Wang Wei, Geng XingBo, Dou Yongchao, Liu Taigang, Zheng Xiaoqi
Department of Mathematics, Shanghai Normal University, Shanghai, China.
Protein Pept Lett. 2011 May;18(5):480-7. doi: 10.2174/092986611794927947.
Information of protein subcellular location plays an important role in molecular cell biology. Prediction of the subcellular location of proteins will help to understand their functions and interactions. In this paper, a different mode of pseudo amino acid composition was proposed to represent protein samples for predicting their subcellular localization via the following procedures: based on the optimal splice site of each protein sequence, we divided a sequence into sorting signal part and mature protein part, and extracted sequence features from each part separately. Then, the combined features were fed into the SVM classifier to perform the prediction. By the jackknife test on a benchmark dataset in which none of proteins included has more than 90% pairwise sequence identity to any other, the overall accuracies achieved by the method are 94.5% and 90.3% for prokaryotic and eukaryotic proteins, respectively. The results indicate that the prediction quality by our method is quite satisfactory. It is anticipated that the current method may serve as an alternative approach to the existing prediction methods.

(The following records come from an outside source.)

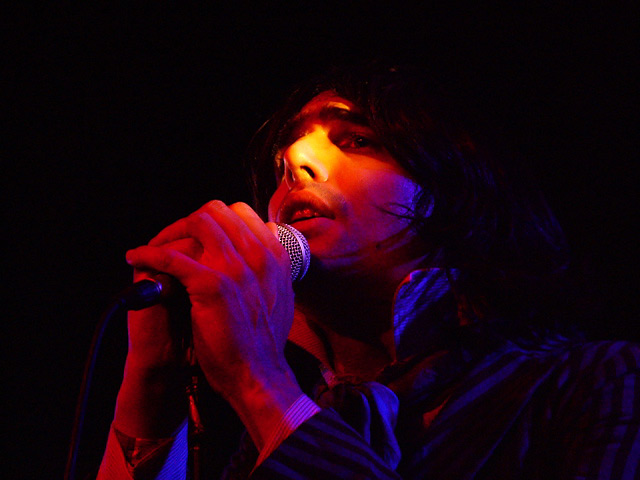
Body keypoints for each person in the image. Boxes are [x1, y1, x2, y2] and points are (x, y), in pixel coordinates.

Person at [98, 64, 639, 479]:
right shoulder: (269, 435)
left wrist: (260, 385)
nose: (297, 160)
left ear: (454, 194)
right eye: (283, 162)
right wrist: (151, 380)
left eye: (356, 140)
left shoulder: (603, 382)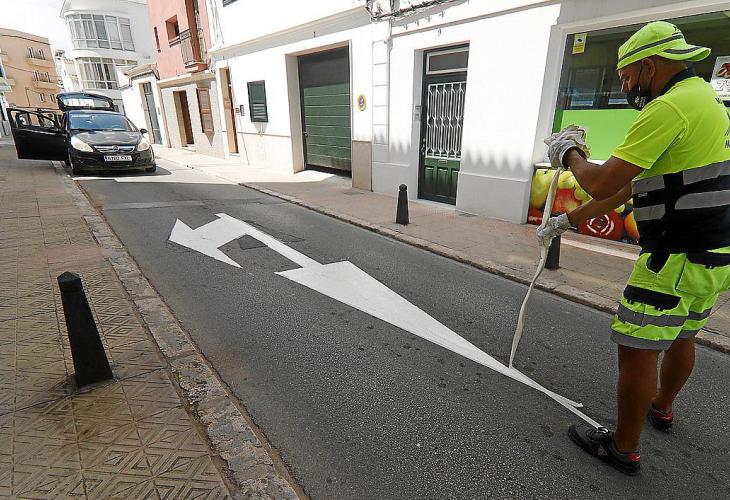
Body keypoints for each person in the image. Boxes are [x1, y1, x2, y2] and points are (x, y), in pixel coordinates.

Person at [539, 21, 730, 475]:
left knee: (638, 347)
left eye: (626, 77)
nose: (625, 87)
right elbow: (628, 188)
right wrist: (567, 221)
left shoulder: (669, 108)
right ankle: (662, 407)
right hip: (715, 255)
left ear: (650, 66)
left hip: (674, 255)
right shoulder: (706, 100)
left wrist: (568, 153)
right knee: (684, 334)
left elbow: (602, 181)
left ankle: (623, 448)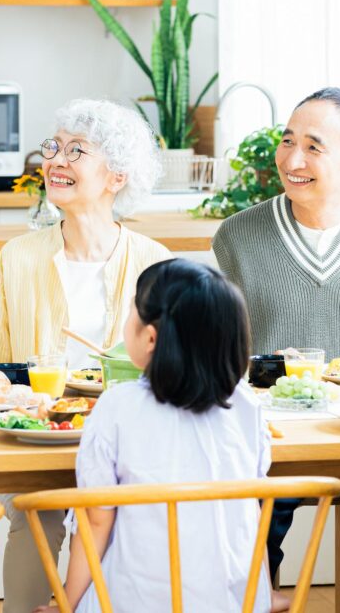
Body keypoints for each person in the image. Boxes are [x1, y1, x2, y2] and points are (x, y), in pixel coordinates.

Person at [0, 99, 171, 613]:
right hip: (36, 433)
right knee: (33, 515)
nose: (56, 161)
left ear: (117, 176)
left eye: (76, 151)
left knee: (124, 516)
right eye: (53, 147)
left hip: (130, 437)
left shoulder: (155, 262)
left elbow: (173, 371)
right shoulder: (17, 257)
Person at [212, 88, 340, 588]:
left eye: (313, 147)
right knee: (245, 528)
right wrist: (262, 371)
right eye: (288, 141)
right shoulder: (237, 237)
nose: (292, 159)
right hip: (272, 444)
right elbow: (223, 360)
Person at [35, 258, 271, 613]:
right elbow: (252, 511)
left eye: (133, 310)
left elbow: (96, 521)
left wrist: (65, 604)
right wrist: (261, 596)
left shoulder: (117, 406)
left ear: (150, 338)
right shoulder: (247, 405)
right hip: (233, 602)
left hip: (133, 602)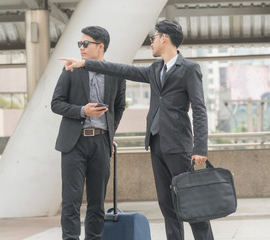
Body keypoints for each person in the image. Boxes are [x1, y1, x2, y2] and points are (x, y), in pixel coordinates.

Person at [60, 20, 213, 240]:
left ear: (165, 38)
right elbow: (123, 70)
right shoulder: (155, 69)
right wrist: (86, 64)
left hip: (179, 145)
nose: (151, 42)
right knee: (167, 207)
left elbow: (199, 109)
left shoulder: (189, 69)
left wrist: (200, 148)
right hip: (156, 143)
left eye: (154, 38)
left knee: (191, 205)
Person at [51, 26, 126, 240]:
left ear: (100, 46)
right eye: (80, 44)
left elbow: (119, 107)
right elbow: (56, 104)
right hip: (74, 144)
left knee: (97, 202)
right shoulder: (71, 69)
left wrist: (110, 134)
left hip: (101, 143)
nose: (81, 48)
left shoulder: (116, 73)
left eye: (86, 44)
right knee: (71, 201)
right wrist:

蛋白质亚细胞定位信息在分子细胞生物学中起着重要作用。预测蛋白质的亚细胞定位将有助于理解其功能和相互作用。本文提出了一种不同模式的伪氨基酸组成来表示蛋白质样本,以便通过以下步骤预测其亚细胞定位:基于每个蛋白质序列的最佳剪接位点,我们将序列分为分选信号部分和成熟蛋白质部分,并分别从每个部分提取序列特征。然后,将组合特征输入支持向量机分类器进行预测。通过对一个基准数据集进行留一法测试(该数据集中没有任何蛋白质与其他任何蛋白质的成对序列同一性超过90%),该方法对原核生物和真核生物蛋白质的总体准确率分别达到了94.5%和90.3%。结果表明我们方法的预测质量相当令人满意。预计当前方法可作为现有预测方法的替代方法。